SUPPLIED PASSAGE:
*** Block opens ***
Figure (b) illustrates the electron clouds of Gaq3 and its derivatives. The HOMO findings were similar to those of Alq3 and its derivatives. When the CH/N substitution was in the phenoxide ring, the electron cloud was concentrated on the phenoxide ring. The sequence of derivatives ordered by HOMO stability was Ga-5n2p > Ga-7n2p > Gaz2p > Ga-6n2p > Gax2p > Gac2p > Gaq2p > Gaq3. The difference between the Ga and Al electron cloud trends was that Gaz2p was more stable than Ga-6n2p. The electron cloud and LUMO findings were also similar to those of Al. The trend of the Gaq3 derivatives with respect to LUMO stability was the same as that for the Al molecules, save for Ga-5n2p being more stable than Ga-6n2p.
*** Block closes ***
Camera calibration data
*** Block opens ***
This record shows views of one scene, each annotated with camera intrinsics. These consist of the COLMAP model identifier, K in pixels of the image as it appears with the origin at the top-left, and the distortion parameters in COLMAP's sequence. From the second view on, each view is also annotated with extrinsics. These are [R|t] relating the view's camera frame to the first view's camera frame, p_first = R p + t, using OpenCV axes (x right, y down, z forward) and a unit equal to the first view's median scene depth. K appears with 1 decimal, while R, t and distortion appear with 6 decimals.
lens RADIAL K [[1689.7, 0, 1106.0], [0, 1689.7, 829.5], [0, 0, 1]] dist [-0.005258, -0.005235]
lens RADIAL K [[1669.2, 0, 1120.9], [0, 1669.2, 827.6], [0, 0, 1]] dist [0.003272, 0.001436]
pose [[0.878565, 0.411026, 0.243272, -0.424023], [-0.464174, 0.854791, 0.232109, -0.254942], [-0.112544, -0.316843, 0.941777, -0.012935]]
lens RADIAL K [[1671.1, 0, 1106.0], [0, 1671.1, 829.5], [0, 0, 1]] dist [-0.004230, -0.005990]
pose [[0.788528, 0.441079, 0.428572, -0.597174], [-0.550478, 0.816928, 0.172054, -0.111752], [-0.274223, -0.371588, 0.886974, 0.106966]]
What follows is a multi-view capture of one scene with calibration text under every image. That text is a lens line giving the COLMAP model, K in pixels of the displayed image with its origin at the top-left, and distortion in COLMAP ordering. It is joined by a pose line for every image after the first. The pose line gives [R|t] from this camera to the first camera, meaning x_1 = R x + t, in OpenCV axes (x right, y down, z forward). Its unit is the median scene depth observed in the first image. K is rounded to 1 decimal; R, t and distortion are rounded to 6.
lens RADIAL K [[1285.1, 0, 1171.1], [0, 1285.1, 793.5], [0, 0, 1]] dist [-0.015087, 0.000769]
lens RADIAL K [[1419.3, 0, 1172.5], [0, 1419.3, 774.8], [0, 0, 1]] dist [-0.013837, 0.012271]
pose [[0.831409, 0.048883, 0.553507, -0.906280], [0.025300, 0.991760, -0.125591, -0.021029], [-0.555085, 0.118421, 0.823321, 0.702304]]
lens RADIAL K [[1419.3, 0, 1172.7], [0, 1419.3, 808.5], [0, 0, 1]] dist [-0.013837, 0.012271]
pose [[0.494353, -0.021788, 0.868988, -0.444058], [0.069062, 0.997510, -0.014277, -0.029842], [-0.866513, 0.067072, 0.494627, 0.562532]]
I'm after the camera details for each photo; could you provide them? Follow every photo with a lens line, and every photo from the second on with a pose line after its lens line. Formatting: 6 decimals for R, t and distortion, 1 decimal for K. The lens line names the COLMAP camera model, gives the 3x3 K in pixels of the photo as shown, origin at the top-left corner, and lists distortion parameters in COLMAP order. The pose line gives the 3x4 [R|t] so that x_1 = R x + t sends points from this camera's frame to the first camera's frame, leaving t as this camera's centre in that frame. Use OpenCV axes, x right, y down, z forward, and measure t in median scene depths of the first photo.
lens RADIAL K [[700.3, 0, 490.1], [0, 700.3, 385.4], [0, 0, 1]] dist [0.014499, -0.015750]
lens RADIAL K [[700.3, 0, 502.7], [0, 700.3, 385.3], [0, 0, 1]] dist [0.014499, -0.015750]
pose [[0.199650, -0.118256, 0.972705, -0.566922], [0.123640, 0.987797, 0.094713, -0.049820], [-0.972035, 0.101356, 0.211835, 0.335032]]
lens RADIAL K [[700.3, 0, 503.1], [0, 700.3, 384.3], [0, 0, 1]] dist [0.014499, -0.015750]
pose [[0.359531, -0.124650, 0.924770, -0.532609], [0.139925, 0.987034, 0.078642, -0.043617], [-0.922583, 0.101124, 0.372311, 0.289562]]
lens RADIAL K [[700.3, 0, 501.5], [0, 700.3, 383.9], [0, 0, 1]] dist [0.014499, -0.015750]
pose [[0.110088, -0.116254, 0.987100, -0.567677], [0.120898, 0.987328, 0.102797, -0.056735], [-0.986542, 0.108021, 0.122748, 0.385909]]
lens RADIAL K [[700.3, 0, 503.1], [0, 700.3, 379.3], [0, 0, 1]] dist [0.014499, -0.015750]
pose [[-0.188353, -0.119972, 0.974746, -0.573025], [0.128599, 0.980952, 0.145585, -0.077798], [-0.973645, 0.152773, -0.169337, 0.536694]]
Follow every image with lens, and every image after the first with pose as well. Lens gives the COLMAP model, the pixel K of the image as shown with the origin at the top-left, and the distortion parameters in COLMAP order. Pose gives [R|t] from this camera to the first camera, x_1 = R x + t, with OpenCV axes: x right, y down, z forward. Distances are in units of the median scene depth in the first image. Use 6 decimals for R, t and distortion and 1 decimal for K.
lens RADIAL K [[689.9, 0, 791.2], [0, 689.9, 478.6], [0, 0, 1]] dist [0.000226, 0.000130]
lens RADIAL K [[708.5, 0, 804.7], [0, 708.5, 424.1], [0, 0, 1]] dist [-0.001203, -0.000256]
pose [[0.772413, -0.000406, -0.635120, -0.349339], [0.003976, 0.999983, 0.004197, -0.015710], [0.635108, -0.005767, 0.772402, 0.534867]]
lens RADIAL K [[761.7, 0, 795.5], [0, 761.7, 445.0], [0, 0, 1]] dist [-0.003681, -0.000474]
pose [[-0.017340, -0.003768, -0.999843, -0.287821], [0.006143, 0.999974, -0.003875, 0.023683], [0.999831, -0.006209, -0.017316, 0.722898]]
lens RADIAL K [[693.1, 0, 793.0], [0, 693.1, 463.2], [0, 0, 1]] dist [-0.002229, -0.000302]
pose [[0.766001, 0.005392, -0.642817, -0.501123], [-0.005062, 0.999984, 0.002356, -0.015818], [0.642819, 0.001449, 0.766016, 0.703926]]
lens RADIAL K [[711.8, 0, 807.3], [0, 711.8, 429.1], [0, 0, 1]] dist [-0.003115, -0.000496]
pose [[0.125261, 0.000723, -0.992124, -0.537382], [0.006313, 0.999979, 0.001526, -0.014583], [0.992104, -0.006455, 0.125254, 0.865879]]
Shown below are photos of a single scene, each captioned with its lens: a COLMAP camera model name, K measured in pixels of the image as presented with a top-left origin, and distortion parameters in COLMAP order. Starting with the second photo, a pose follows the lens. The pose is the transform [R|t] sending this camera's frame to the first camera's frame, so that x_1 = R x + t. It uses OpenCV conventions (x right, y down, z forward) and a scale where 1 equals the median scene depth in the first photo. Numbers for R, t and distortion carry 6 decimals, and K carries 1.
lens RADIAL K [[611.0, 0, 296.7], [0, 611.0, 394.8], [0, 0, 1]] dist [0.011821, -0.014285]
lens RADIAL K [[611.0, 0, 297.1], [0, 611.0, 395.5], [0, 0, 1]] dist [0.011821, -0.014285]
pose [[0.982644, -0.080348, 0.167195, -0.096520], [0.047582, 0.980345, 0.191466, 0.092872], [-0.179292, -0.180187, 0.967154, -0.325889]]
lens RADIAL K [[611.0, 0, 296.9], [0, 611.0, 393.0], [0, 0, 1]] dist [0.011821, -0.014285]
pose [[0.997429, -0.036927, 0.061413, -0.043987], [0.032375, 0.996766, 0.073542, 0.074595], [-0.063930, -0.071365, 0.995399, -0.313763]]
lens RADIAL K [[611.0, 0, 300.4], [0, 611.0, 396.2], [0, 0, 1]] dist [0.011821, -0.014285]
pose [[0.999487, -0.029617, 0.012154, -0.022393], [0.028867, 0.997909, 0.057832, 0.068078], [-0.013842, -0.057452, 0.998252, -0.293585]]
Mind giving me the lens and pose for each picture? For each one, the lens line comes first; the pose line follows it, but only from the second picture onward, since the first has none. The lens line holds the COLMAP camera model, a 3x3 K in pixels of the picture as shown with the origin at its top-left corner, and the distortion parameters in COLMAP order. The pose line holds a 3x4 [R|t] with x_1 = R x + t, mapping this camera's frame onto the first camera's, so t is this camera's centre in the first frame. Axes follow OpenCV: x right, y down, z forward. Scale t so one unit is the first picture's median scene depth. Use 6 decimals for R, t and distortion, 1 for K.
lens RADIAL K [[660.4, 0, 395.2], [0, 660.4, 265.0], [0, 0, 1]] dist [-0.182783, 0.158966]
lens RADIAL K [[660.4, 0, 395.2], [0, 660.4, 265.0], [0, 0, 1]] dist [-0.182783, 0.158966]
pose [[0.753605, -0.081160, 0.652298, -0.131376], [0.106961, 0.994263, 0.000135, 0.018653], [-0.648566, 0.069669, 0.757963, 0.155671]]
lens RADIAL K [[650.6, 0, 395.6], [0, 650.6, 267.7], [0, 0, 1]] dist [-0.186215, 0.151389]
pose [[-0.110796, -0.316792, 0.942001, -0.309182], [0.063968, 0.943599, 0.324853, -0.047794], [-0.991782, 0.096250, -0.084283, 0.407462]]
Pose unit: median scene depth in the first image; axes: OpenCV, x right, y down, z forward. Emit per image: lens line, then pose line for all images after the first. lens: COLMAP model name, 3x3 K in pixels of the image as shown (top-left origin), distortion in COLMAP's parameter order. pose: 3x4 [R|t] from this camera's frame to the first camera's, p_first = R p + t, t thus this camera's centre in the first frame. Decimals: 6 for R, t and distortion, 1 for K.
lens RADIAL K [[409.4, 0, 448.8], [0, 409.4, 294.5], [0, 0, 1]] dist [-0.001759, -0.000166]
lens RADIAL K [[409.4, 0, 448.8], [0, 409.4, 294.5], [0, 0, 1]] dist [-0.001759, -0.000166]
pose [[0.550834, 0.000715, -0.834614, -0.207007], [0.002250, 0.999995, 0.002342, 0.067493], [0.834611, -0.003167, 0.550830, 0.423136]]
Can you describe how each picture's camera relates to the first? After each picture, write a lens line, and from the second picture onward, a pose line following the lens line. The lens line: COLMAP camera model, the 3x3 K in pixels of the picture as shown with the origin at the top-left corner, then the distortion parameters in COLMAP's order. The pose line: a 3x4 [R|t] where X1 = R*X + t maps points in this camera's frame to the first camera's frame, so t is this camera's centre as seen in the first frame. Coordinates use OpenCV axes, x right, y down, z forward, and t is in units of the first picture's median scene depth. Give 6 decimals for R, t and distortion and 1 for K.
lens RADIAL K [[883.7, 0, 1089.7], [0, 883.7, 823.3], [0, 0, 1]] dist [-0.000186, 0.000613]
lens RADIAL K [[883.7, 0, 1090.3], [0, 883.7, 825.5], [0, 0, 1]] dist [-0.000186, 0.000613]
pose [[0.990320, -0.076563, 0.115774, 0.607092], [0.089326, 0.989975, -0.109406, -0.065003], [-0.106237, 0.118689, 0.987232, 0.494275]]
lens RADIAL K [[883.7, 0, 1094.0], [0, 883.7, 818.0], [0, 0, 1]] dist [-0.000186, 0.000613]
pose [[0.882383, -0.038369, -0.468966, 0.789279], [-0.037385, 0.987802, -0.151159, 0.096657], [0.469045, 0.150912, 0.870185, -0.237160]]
*** Block closes ***
EXERCISES:
1. From the passage on Gaq3 derivatives, extract everything from "Figure (b) illustrates" down to "being more stable than Ga-6n2p.".
2. Answer these questions from the passage on Gaq3 derivatives:
(a) Which derivative tops the sequence ordered by HOMO stability?
(b) Where was the electron cloud concentrated when the CH/N substitution was in the phenoxide ring?
(c) In LUMO stability, what is the one exception where the Gaq3 derivatives depart from the trend for the Al molecules?

RESULTS IN ORDER:
1.
Figure (b) illustrates the electron clouds of Gaq3 and its derivatives. The HOMO findings were similar to those of Alq3 and its derivatives. When the CH/N substitution was in the phenoxide ring, the electron cloud was concentrated on the phenoxide ring. The sequence of derivatives ordered by HOMO stability was Ga-5n2p > Ga-7n2p > Gaz2p > Ga-6n2p > Gax2p > Gac2p > Gaq2p > Gaq3. The difference between the Ga and Al electron cloud trends was that Gaz2p was more stable than Ga-6n2p. The electron cloud and LUMO findings were also similar to those of Al. The trend of the Gaq3 derivatives with respect to LUMO stability was the same as that for the Al molecules, save for Ga-5n2p being more stable than Ga-6n2p.

2.
(a) Ga-5n2p
(b) On the phenoxide ring
(c) Ga-5n2p is more stable than Ga-6n2p.